What happens after a response is filed?
The divorce process is rarely a quick one. The most efficient divorces occur between two people who spend their time focusing on the importance of keeping their family happy and caring for their kids rather than hurting one another. These are couples who sit down together and figure out the family finances, the assets and debts, and how they want to handle caring for their kids. They file together, they have their affairs in order, and the process is faster for them because they’re making it as simple as possible. When you decide to file on your own and serve your spouse with divorce papers, there might be a few issues.
The first step after filing is the serving of the papers. A process server finds your spouse and provides him with the papers. He has so many days to read the papers you filed to see what you’re asking for and what conditions the divorce decree comes with. He then has to file a response by the date listed on the paperwork. This response either agrees to the conditions outlined on the paperwork or disagrees with the conditions. He may file his own conditions, and the court will go over those and potentially ask that you go through mediation.
Mediation is a process in which you both sit down with a neutral third party to discuss the outlining facts regarding your case. You will be asked to come up with satisfactory agreements while you’re together, which includes discussing what you disagree with in the petition that was filed. If you can come up with a satisfactory agreement about everything you previously disagreed upon during mediation, the process of your divorce will move along much faster.
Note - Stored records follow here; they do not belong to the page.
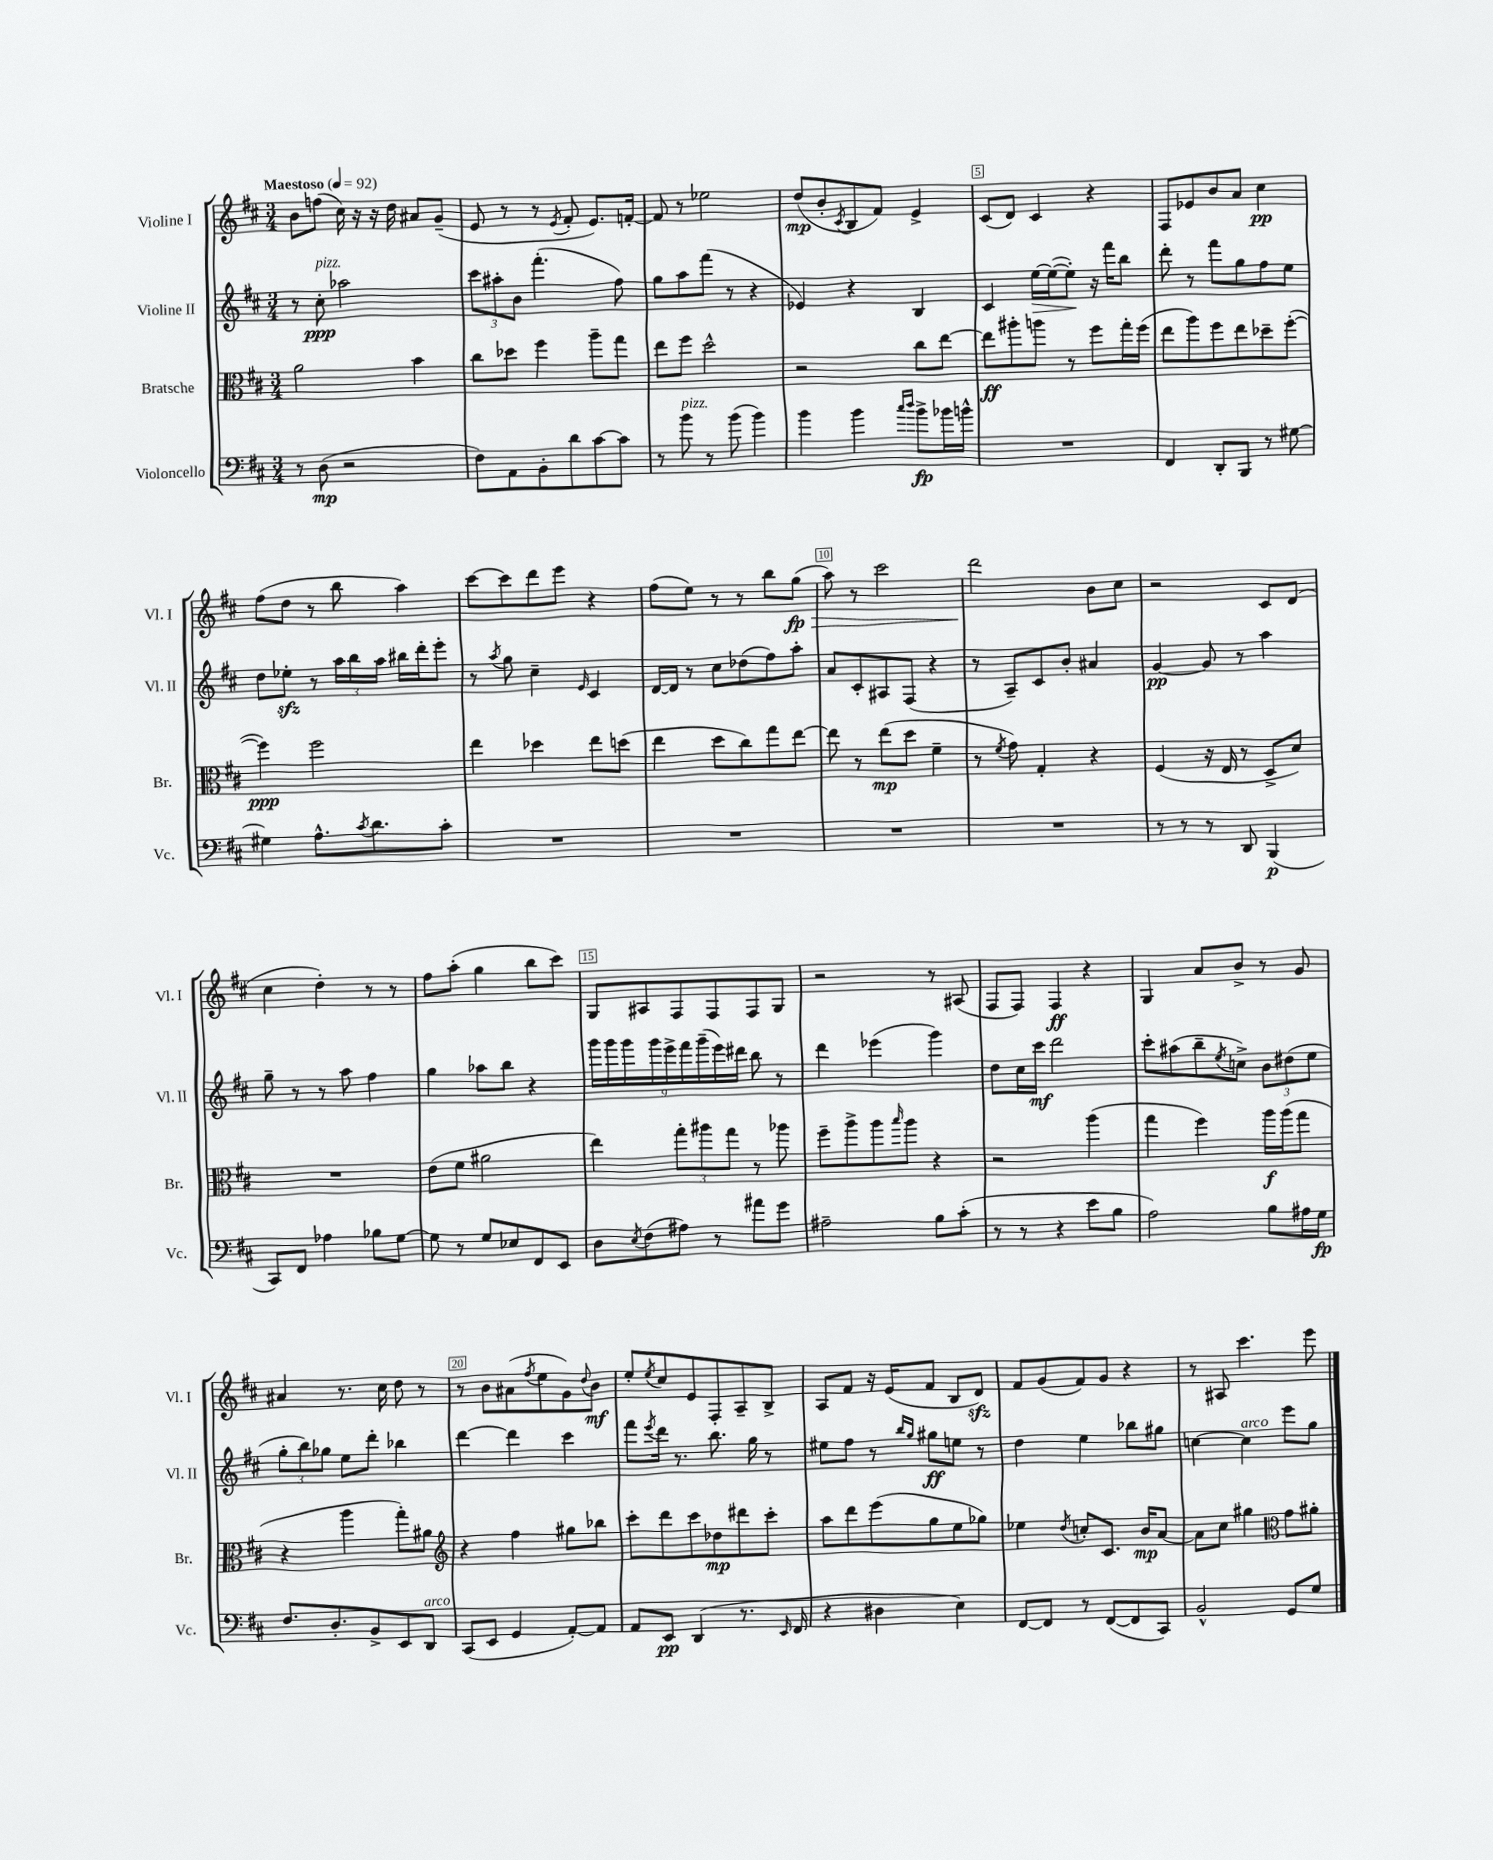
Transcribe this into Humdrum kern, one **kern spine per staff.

**kern	**dynam	**kern	**dynam	**kern	**dynam	**kern	**dynam
*part4	*part4	*part3	*part3	*part2	*part2	*part1	*part1
*staff4	*staff4	*staff3	*staff3	*staff2	*staff2	*staff1	*staff1
*I"Violoncello	*	*I"Bratsche	*	*I"Violine II	*	*I"Violine I	*
*I'Vc.	*	*I'Br.	*	*I'Vl. II	*	*I'Vl. I	*
*clefF4	*	*clefC3	*	*clefG2	*	*clefG2	*
*k[f#c#]	*	*k[f#c#]	*	*k[f#c#]	*	*k[f#c#]	*
*M3/4	*	*M3/4	*	*M3/4	*	*M3/4	*
*MM92	*	*MM92	*	*MM92	*	*MM92	*
=1	=1	=1	=1	=1	=1	=1	=1
!	!	!	!	!	!	!LO:TX:a:B:t=Maestoso	!
8r	.	2a\	.	8r	.	8b\L	.
!	!	!	!	!LO:TX:a:i:t=pizz.	!	!	!
(8D\	mp	.	.	8cc#'\	ppp	(8ffn\J	.
2r	.	.	.	2aa-X\	.	16cc#\)	.
.	.	.	.	.	.	16r	.
.	.	.	.	.	.	16r	.
.	.	.	.	.	.	16dd\	.
.	.	4b\	.	.	.	8a#X/L	.
.	.	.	.	.	.	(8g~/J	.
=2	=2	=2	=2	=2	=2	=2	=2
8F#\L)	.	8cc#\L	.	12ccc#\L	.	8e/	.
.	.	.	.	12aa#X'\	.	.	.
8AA\	.	8dd-X\J	.	.	.	8r	.
.	.	.	.	12b\J	.	.	.
8BB'\	.	4ff#\	.	(4.fff#'\	.	8r	.
.	.	.	.	.	.	8qe/	.
8d\	.	.	.	.	.	8f#'/	.
[8c#\	.	8aa~\L	.	.	.	8.e/L)	.
8c#\J]	.	8gg\J	.	8ff#\)	.	.	.
.	.	.	.	.	.	[16fn'/Jk	.
=3	=3	=3	=3	=3	=3	=3	=3
8r	.	8ee\L	.	8gg\L	.	8f/]	.
!LO:TX:a:i:t=pizz.	!	!	!	!	!	!	!
8b\	.	8ff#\J	.	8aa\	.	8r	.
8r	.	2dd^^\	.	(8fff#\J	.	2ee-X\	.
(8b\	.	.	.	8r	.	.	.
4b\)	.	.	.	4r	.	.	.
=4	=4	=4	=4	=4	=4	=4	=4
4b\	.	2r	.	4e-X/)	.	(8dd/L	mp
.	.	.	.	.	.	8b'/	.
.	.	.	.	.	.	8qc#/	.
4b\	.	.	.	4r	.	8B/	.
.	.	.	.	.	.	8f#/J)	.
16qqcc#/LL	.	.	.	.	.	.	.
16qqdd/JJ	.	.	.	.	.	.	.
8b^\L	fp	8cc#\L	.	4B/	.	4e^/	.
16b-X\L	.	[8ee\J	.	.	.	.	.
16bn^^\JJ	.	.	.	.	.	.	.
=5	=5	=5	=5	=5	=5	=5	=5
2.r	.	8ee\L]	ff	4c#/	.	(8c#/L	.
.	.	8aa#X'\	.	.	.	8d/J)	.
!	!	!	!	!	!LO:HP:b	!	!
.	.	8aan\J	.	[16ee\LL	>	4c#/	.
.	.	.	.	(16ee\J_	.	.	.
.	.	8r	.	8ee'\J])	.	.	.
.	.	8ff#\L	.	16r	]	4r	.
.	.	.	.	16fff#\KL	.	.	.
.	.	16gg'\L	.	8bb\J	.	.	.
.	.	(16ff#\JJ	.	.	.	.	.
=6	=6	=6	=6	=6	=6	=6	=6
4FF#/	.	8ee\L	.	8ddd'\	.	8F#/L	.
.	.	8aa\)	.	8r	.	8e-X/	.
8DD'/L	.	8ff#\	.	8fff#\L	.	8b/	.
8BBB/J	.	8ee\	.	8gg\	.	8a/J	.
8r	.	8dd-X~\	.	8ff#\	.	4cc#\	pp
[8G#X\	.	([8ff#'\J	.	8ee\J	.	.	.
!!LO:LB:g=z
=7	=7	=7	=7	=7	=7	=7	=7
4G#X\]	.	4ff#\])	ppp	8dd\L	.	(8ff#\L	.
.	.	.	.	8ee-Xzz'\J	.	8dd\J	.
8.A^^\L	.	2ff#\	.	8r	.	8r	.
.	.	.	.	24aa\LL	.	8bb\	.
.	.	.	.	24bb\	.	.	.
8qc#/	.	.	.	.	.	.	.
8.d\	.	.	.	.	.	.	.
.	.	.	.	24aa\JJ	.	.	.
.	.	.	.	16bb#X\LL	.	4aa\)	.
.	.	.	.	16ddd'\J	.	.	.
8c#'\J	.	.	.	8eee'\J	.	.	.
=8	=8	=8	=8	=8	=8	=8	=8
2.r	.	4ee\	.	8r	.	[8ccc#\L	.
.	.	.	.	8qaa/	.	.	.
.	.	.	.	8gg\	.	8ccc#\]	.
.	.	4dd-X\	.	4cc#~\	.	8ddd\	.
.	.	.	.	.	.	8eee\J	.
.	.	.	.	16qqe/	.	.	.
.	.	8ee\L	.	4c#/	.	4r	.
.	.	(8ddn\J	.	.	.	.	.
=9	=9	=9	=9	=9	=9	=9	=9
2.r	.	4ee\	.	[16d/LL	.	(8ff#\L	.
.	.	.	.	16d/JJ]	.	.	.
.	.	.	.	8r	.	8ee\J)	.
.	.	8dd\L	.	8cc#\L	.	8r	.
.	.	8cc#\)	.	(8dd-X\	.	8r	.
.	.	8gg\	.	8ff#\)	.	8bb\L	.
!	!	!	!	!	!	!	!LO:HP:b
.	.	[8ee\J	.	8aa'\J	.	(8gg\J	> fp
=10	=10	=10	=10	=10	=10	=10	=10
2.r	.	8ee\]	.	8a/L	.	8aa\)	.
.	.	8r	.	8c#'/	.	8r	.
.	.	(8ee\L	mp	8A#X/	.	2ccc#\	.
.	.	8dd\J	.	(8F#/J	.	.	.
.	.	4f#~\	.	4r	.	.	.
=11	=11	=11	=11	=11	=11	=11	=11
2.r	.	8r	.	8r	.	2ddd\	.
.	.	8qf#/	.	.	.	.	.
.	.	8g\)	.	8A~/L)	.	.	.
.	.	4G'/	.	8c#/	.	.	.
.	.	.	.	8b'/J	.	.	.
.	.	4r	.	4a#X/	.	8b\L	]
.	.	.	.	.	.	8cc#\J	.
=12	=12	=12	=12	=12	=12	=12	=12
8r	.	(4F#/	.	[4g/	pp	2r	.
8r	.	.	.	.	.	.	.
8r	.	16r	.	8g/]	.	.	.
.	.	16E/	.	.	.	.	.
8DD/	.	8r	.	8r	.	.	.
(4BBB/	p	8D^/L	.	4aa\	.	8c#/L	.
.	.	8d/J)	.	.	.	(8d/J	.
!!LO:LB:g=z
=13	=13	=13	=13	=13	=13	=13	=13
8CC#/L)	.	2.r	.	8gg~\	.	4cc#\	.
8FF#/J	.	.	.	8r	.	.	.
4A-X\	.	.	.	8r	.	4dd'\)	.
.	.	.	.	8aa\	.	.	.
8B-X\L	.	.	.	4ff#\	.	8r	.
[8G\J	.	.	.	.	.	8r	.
=14	=14	=14	=14	=14	=14	=14	=14
8G\]	.	(8e\L	.	4gg\	.	8ff#\L	.
8r	.	8f#\J	.	.	.	(8aa'\J	.
8G/L	.	2a#X\	.	8aa-X\L	.	4gg\	.
8E-X/	.	.	.	8bb\J	.	.	.
8FF#/	.	.	.	4r	.	8bb\L	.
8EE/J	.	.	.	.	.	8ccc#\J)	.
=15	=15	=15	=15	=15	=15	=15	=15
8D\L	.	4ee\)	.	18ggg\LL	.	8G/L	.
.	.	.	.	18ggg\	.	.	.
.	.	.	.	18ggg\	.	.	.
8qE/	.	.	.	.	.	.	.
(8F#\	.	.	.	.	.	8A#X/	.
.	.	.	.	18ggg\	.	.	.
.	.	.	.	18eee^\	.	.	.
8A#X\J)	.	12gg'\L	.	.	.	8F#/	.
.	.	.	.	18fff#\	.	.	.
.	.	12aa#X\	.	(18ggg~\	.	.	.
8r	.	.	.	.	.	8F#/	.
.	.	.	.	18eee\)	.	.	.
.	.	12gg\J	.	.	.	.	.
.	.	.	.	18ddd#X\JJ	.	.	.
8a#X\L	.	8r	.	8bb\	.	8F#/	.
8g\J	.	8aa-X\	.	8r	.	8G/J	.
=16	=16	=16	=16	=16	=16	=16	=16
2A#X~\	.	8ff#~\L	.	4ddd\	.	2r	.
.	.	8aa^\	.	.	.	.	.
.	.	8aa\	.	(4eee-X\	.	.	.
.	.	16qqbb/	.	.	.	.	.
.	.	8aa\J	.	.	.	.	.
8B\L	.	4r	.	4ggg\)	.	8r	.
(8c#'\J	.	.	.	.	.	(8A#X/	.
=17	=17	=17	=17	=17	=17	=17	=17
8r	.	2r	.	8dd\L	.	8F#/L	.
8r	.	.	.	16cc#\L	.	8F#/J)	.
.	.	.	.	16ccc#\JJ	mf	.	.
4r	.	.	.	2ddd\	.	4F#/	ff
8e\L	.	(4aa\	.	.	.	4r	.
8B\J	.	.	.	.	.	.	.
=18	=18	=18	=18	=18	=18	=18	=18
2A\)	.	4gg\	.	8ccc#'\L	.	4G/	.
.	.	.	.	(8aa#X\	.	.	.
.	.	4ff#\)	.	8bb~\	.	8a/L	.
.	.	.	.	8qee/	.	.	.
.	.	.	.	8ccn^\J)	.	8b^/J	.
8B\L	.	16aa\LL	f	12b\L	.	8r	.
.	.	(16aa\J	.	.	.	.	.
.	.	.	.	(12dd#X\	.	.	.
16A#X\L	.	8gg\J	.	.	.	8g/	.
.	.	.	.	12ee\J	.	.	.
16G\JJ	fp	.	.	.	.	.	.
!!LO:LB:g=z
=19	=19	=19	=19	=19	=19	=19	=19
8.F#/L	.	4r	.	12gg'\L	.	4a#X/	.
.	.	.	.	12bb\)	.	.	.
.	.	.	.	12gg-X\J	.	.	.
8.D'/	.	.	.	.	.	.	.
.	.	4aa\	.	8ee\L	.	8.r	.
8BB^/	.	.	.	8ddd'\J	.	.	.
.	.	.	.	.	.	16cc#\	.
8EE/	.	8gg'\L)	.	4bb-X\	.	8dd\	.
!LO:TX:a:i:t=arco	!	!	!	!	!	!	!
8DD/J	.	8a#X\J	.	.	.	8r	.
=20	=20	=20	=20	=20	=20	=20	=20
*	*	*clefG2	*	*	*	*	*
(8CC#/L	.	4r	.	[4ddd\	.	8r	.
8EE/J	.	.	.	.	.	8b\L	.
4GG/	.	4ff#\	.	4ddd\]	.	(8a#X\	.
.	.	.	.	.	.	8qff#/	.
.	.	.	.	.	.	8ee\	.
[8AA'/L)	.	8gg#X\L	.	4ccc#\	.	8g\)	.
.	.	.	.	.	.	8qqdd/	.
8AA/J]	.	8bb-X\J	.	.	.	8b\J	mf
=21	=21	=21	=21	=21	=21	=21	=21
8AA/L	.	8ccc#'\L	.	8fff#\L	.	8ee'/L	.
.	.	.	.	8qeee/	.	8qee/	.
8EE/J	pp	8ddd\	.	16ddd\Jk	.	8cc#/	.
.	.	.	.	8.r	.	.	.
(4DD/	.	8ccc#\	.	.	.	8e/	.
.	.	8dd-X\	mp	8.bb\	.	8F#'/	.
8.r	.	8ddd#X\	.	.	.	8A~/	.
.	.	.	.	16gg\	.	.	.
.	.	8ccc#'\J	.	8r	.	8B^/J	.
16qqEE/	.	.	.	.	.	.	.
16FF#/	.	.	.	.	.	.	.
=22	=22	=22	=22	=22	=22	=22	=22
4r	.	8aa\L	.	8ee#X\L	.	8A/L	.
.	.	8ddd\	.	8ff#\J	.	8f#/J	.
4D#X\	.	(8eee\	.	8r	.	16r	.
.	.	.	.	.	.	(16e/KL	.
.	.	.	.	16qqbb/LL	.	.	.
.	.	.	.	16qqgg/JJ	.	.	.
.	.	8gg\	.	8gg#X\L	ff	8f#/J	.
4E\)	.	8ee\	.	8een\J	.	8B/L	.
.	.	8gg-X\J)	.	8r	.	8dzz/J)	.
=23	=23	=23	=23	=23	=23	=23	=23
[8FF#/L	.	4ee-X\	.	4dd\	.	8f#/L	.
8FF#/J]	.	.	.	.	.	(8g/	.
.	.	8qdd/	.	.	.	.	.
8r	.	8ccn'/L	.	4ee\	.	8f#/)	.
([8FF#/L	.	8.c#/J	.	.	.	8g/J	.
8FF#/]	.	.	.	8bb-X\L	.	4r	.
.	.	16b/KL	mp	.	.	.	.
8CC#/J)	.	[8a/J	.	8gg#X\J	.	.	.
=24	=24	=24	=24	=24	=24	=24	=24
2BB^^/	.	8a\L]	.	[4ccn\	.	8r	.
.	.	8cc#\J	.	.	.	8A#X/	.
!	!	!	!	!LO:TX:a:i:t=arco	!	!	!
.	.	4gg#X\	.	4cc\]	.	4.ccc#\	.
*	*	*clefC3	*	*	*	*	*
8GG/L	.	8g\L	.	8eee\L	.	.	.
8G/J	.	8a#X'\J	.	8gg\J	.	8eee\	.
==	==	==	==	==	==	==	==
*-	*-	*-	*-	*-	*-	*-	*-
If you disagree, you might find yourselves in a court hearing in front of a judge arguing your case. This means you must stand there while the judge asks you why you want this and not that, and then he makes the decision for you based on need and evidence or anything else that’s needed to make a final decision. If you are going to disagree and end up in front of a judge, you can confidently assume you might not like the outcome of this situation. It’s far better to handle this in the mediation room or prior to filing for divorce.
Do I need an attorney?
You are not required by law to have an attorney with you when you go through a divorce. You may represent yourself in the middle of your divorce, but an attorney can certainly make the process a bit smoother. An attorney can work with your spouse’s attorney to figure out how to divide assets and debts, child custody, and come up with an agreement for you. You aren’t required to be there with the attorneys, and things often run a bit smoother when you have an attorney do this for you.
You might even avoid a court hearing if you hire an attorney to fight for what you want in your divorce. It’s not an easy situation in which to be, but you should remember trying to hurt your spouse in the middle of a divorce by disagreeing on everything is only making things more difficult. Be honest and open, and don’t assume you’re doing the right thing fighting every point.